» **TASK STATEMENT**
Report only the number of lines below in which the string "changes" appears.

========================================

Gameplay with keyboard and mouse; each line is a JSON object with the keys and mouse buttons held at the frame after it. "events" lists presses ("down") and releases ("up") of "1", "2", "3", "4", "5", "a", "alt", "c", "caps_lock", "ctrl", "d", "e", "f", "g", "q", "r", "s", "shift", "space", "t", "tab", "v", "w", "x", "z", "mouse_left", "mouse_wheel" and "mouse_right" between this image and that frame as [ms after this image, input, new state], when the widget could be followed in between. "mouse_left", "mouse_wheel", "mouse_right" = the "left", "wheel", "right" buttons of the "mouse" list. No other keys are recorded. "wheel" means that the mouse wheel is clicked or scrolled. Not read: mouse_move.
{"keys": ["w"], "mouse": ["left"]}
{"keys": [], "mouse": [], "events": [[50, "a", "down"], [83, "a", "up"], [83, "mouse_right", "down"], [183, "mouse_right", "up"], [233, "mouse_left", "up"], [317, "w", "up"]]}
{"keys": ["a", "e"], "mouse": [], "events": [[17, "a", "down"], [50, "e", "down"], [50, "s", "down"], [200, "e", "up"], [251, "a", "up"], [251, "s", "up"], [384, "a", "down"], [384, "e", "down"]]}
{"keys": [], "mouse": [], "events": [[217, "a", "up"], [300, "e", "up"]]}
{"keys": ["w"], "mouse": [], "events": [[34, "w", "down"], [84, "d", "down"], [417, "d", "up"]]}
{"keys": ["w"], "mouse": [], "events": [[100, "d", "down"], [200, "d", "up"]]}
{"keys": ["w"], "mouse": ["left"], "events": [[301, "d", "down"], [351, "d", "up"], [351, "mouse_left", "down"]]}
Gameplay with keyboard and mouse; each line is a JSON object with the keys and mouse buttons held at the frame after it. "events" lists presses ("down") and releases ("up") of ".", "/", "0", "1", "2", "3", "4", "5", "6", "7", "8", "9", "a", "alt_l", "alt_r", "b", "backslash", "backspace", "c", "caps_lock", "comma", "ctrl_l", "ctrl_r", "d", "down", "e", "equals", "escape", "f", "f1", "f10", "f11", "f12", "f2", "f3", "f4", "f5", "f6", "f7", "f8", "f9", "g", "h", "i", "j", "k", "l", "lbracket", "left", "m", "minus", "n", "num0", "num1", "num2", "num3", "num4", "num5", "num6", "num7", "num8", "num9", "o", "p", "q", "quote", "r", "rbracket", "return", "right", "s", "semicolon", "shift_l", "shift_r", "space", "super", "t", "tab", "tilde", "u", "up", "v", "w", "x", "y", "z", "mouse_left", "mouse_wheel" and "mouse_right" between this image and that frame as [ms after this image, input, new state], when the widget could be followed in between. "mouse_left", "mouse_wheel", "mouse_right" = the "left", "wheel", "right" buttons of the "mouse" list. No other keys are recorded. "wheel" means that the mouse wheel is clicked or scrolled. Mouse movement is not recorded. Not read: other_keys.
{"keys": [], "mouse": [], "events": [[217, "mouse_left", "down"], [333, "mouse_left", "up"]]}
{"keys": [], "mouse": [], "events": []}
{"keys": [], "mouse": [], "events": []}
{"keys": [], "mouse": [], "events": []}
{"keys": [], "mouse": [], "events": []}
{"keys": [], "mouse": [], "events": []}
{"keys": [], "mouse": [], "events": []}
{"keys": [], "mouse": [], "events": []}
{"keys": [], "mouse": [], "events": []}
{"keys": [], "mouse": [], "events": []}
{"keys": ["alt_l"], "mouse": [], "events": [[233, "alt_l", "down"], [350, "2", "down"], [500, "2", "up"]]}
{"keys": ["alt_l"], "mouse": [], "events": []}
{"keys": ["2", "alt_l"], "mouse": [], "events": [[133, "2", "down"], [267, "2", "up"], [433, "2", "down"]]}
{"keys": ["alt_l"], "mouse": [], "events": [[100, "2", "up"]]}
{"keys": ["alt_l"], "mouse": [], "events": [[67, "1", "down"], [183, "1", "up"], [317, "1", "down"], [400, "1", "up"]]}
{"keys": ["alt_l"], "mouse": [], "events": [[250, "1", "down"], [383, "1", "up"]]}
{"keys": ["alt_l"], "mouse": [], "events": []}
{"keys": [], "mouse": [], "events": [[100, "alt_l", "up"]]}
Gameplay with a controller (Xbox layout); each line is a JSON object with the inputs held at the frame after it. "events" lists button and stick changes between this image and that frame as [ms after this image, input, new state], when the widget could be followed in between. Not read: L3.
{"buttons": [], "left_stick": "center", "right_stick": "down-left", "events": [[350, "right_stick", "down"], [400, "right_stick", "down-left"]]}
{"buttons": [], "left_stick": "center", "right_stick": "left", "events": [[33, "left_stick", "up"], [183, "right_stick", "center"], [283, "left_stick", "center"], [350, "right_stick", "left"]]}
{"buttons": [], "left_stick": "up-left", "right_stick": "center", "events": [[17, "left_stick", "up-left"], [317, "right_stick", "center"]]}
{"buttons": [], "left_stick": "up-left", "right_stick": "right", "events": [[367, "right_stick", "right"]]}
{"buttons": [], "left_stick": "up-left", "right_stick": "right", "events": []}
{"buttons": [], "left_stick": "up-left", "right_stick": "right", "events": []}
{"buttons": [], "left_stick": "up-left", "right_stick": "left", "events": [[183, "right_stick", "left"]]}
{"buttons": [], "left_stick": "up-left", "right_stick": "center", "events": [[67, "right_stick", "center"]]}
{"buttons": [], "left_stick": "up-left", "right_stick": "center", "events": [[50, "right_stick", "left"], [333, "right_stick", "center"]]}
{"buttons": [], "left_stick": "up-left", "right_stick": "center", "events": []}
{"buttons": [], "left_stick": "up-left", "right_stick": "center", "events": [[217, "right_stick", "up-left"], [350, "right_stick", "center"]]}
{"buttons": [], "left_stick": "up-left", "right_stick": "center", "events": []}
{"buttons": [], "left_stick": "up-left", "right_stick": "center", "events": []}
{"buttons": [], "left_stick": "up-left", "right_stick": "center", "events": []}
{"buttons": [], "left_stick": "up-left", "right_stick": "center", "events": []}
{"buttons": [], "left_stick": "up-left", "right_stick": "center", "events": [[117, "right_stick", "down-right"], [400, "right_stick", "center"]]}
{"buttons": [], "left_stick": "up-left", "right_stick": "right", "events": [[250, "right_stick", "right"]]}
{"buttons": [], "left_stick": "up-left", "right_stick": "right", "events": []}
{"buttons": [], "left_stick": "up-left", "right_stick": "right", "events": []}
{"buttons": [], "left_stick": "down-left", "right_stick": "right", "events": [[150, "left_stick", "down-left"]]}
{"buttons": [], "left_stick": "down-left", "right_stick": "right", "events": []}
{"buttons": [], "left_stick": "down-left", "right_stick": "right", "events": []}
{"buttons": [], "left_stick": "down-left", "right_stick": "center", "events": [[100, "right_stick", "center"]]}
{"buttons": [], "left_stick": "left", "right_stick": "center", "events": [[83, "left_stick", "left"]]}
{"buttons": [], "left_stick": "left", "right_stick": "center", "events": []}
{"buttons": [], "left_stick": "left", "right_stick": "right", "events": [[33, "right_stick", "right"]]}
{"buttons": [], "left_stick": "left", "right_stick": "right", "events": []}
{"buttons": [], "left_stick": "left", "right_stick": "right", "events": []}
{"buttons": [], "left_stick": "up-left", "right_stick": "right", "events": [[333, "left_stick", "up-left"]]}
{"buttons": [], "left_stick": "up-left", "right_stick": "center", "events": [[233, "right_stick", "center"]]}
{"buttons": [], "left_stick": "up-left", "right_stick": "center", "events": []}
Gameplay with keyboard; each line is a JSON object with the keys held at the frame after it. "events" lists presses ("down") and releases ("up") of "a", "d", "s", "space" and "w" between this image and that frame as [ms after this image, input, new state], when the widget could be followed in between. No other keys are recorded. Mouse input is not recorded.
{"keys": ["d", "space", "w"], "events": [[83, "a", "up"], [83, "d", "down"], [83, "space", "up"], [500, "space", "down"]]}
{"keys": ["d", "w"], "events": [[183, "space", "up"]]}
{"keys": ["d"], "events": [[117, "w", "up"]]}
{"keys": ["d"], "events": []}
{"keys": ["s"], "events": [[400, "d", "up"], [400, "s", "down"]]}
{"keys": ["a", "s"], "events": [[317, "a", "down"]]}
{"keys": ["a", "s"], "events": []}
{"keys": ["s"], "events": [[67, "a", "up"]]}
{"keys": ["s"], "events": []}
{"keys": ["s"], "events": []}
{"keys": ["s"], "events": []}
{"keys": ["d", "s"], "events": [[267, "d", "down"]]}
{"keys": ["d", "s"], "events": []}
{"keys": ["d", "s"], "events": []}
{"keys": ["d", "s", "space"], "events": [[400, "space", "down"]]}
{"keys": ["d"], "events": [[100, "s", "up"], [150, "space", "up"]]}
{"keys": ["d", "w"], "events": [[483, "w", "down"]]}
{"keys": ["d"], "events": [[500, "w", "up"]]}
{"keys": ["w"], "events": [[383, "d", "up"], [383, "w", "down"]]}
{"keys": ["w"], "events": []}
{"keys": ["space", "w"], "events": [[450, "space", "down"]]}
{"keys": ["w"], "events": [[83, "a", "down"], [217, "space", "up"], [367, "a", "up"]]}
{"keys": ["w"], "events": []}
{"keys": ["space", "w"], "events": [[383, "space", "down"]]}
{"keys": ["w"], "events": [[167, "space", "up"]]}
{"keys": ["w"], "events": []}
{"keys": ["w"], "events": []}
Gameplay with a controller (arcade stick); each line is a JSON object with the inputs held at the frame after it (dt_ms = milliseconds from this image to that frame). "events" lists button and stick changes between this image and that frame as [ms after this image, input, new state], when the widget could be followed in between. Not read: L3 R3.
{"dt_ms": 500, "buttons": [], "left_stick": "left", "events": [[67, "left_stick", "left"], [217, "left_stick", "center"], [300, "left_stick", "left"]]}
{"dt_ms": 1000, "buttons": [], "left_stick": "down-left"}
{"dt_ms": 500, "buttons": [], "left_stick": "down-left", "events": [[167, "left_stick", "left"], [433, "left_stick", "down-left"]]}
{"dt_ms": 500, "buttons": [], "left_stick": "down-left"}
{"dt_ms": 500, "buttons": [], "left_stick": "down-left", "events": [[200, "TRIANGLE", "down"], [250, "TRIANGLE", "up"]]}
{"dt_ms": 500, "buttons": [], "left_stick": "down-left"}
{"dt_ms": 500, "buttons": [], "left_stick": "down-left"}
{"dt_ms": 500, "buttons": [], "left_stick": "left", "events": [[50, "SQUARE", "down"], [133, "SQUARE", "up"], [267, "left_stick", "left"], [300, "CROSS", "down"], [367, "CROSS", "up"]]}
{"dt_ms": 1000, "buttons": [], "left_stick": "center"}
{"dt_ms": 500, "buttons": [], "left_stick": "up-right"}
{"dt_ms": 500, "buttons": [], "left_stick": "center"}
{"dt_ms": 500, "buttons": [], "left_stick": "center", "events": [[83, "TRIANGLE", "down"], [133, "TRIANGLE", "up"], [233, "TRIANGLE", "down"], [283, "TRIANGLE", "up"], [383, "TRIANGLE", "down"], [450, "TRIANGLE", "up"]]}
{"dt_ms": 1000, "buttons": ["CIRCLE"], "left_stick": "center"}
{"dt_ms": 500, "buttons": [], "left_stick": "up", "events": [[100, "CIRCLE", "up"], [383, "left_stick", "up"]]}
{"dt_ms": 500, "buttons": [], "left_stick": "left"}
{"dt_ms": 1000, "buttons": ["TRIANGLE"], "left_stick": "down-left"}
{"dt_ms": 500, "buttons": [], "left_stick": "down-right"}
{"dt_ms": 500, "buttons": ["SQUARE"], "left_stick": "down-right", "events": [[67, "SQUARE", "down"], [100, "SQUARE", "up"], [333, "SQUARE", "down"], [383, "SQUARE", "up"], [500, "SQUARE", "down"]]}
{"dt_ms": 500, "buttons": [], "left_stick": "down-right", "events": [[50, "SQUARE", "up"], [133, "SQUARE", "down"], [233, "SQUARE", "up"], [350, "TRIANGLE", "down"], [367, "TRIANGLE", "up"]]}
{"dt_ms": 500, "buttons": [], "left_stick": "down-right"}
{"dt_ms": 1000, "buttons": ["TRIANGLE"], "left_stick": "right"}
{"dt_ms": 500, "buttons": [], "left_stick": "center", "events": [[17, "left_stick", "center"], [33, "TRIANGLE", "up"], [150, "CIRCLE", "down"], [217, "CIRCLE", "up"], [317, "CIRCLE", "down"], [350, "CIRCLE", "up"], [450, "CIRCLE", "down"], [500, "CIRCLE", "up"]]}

========================================

» **REPLY**
2